Haste treiberseitig geschaut, ob Vsync aus ist? Evtl. ist Freesync an?`Welche Frame-Anzeige verwendest du?


----------



## Schwarzseher (21. Januar 2018)

*AW: Überall nur 60fps?*

Taktet die Cpu richtig hoch?Hast du übertaktet?
1,55 GHz Bug Ryzen 1600 nach Oc permanent auf 1,55Ghz getaktet!


----------



## wuselsurfer (21. Januar 2018)

*AW: Überall nur 60fps?*

Wie heißt der Monitor?


----------



## DKK007 (21. Januar 2018)

*AW: Überall nur 60fps?*

Framelimiter im Treiber aktiviert?


----------



## JoM79 (21. Januar 2018)

*AW: Überall nur 60fps?*

Nvidia hat keinen framelimiter im Treiber.
Einfach mal Vsync in den 3D Einstellungen ausschalten.


----------



## Noname1987 (21. Januar 2018)

*AW: Überall nur 60fps?*

In absteigender Reihenfolge:
Framerate lock im treiber? (Bzw in anderer Software)
Framerate lock im spiel?
Vsync?
Taktraten ok? (Afterburner)
 ok?


----------



## craftundfun (21. Januar 2018)

*AW: Überall nur 60fps?*

Die Taktraten von CPU und GPU sind ok.
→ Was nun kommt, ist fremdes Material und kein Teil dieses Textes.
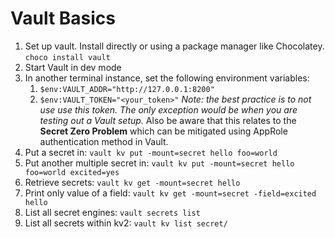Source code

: # Vault Basics

1. Set up vault.  Install directly or using a package manager like Chocolatey.
   `choco install vault`
2. Start Vault in dev mode
3. In another terminal instance, set the following environment variables:
    1. `$env:VAULT_ADDR="http://127.0.0.1:8200"`
    2. `$env:VAULT_TOKEN="<your_token>"`  *Note: the best practice is to not use use this token.  The only exception would be when you are testing out a Vault setup.*  Also be aware that this relates to the **Secret Zero Problem** which can be mitigated using AppRole authentication method in Vault.
4. Put a secret in: `vault kv put -mount=secret hello foo=world`
5. Put another multiple secret in: `vault kv put -mount=secret hello foo=world excited=yes`
6. Retrieve secrets: `vault kv get -mount=secret hello`
7. Print only value of a field: `vault kv get -mount=secret -field=excited hello`
8. List all secret engines: `vault secrets list`
9. List all secrets within kv2: `vault kv list secret/`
Prozessor ist übertaktet und läuft auf 3.6GHz, Grafikkarte läuft unter Last auf ca. 1900mhz. Vsync in den Nvidia-Einstellungen ist deaktiviert, wie in den Spielen. Es ist ebenfalls kein Framelock im Spiel aktiviert. Mein Bildschirm ist ein Samsung Syncmaster. Der hat zwar nur 60hz, was auch von den Fps her funktioniert, aber für Aufnahmen oder so brauche ich mehr als 60fps (z. B. für Zeitlupeneffekte). Zum Anzeigen der Fps benutze ich Nvidia Experience oder die Ingame-Anzeigen.


----------



## Noname1987 (21. Januar 2018)

*AW: Überall nur 60fps?*

Limitiert ein mitlaufendes aufnahmeprogramm?


----------



## craftundfun (22. Januar 2018)

*AW: Überall nur 60fps?*

Als ich meinen PC zum ersten Mal gestartet habe, hatte ich mehr als 60fps in den Spielen, aber seit dem zweitem Start habe ich diese FPS Sperren. Seitdem habe ich keine neue Software installiert, mein Gedanke ging aber Richtung Wallpaper Engine, habe diese schon deaktiviert und es ausprobiert, dies hat aber auch nicht funktioniert.


----------



## DKK007 (27. Januar 2018)

*AW: Überall nur 60fps?*

Einfach mal alles unnötige aus dem Autostart werfen.


----------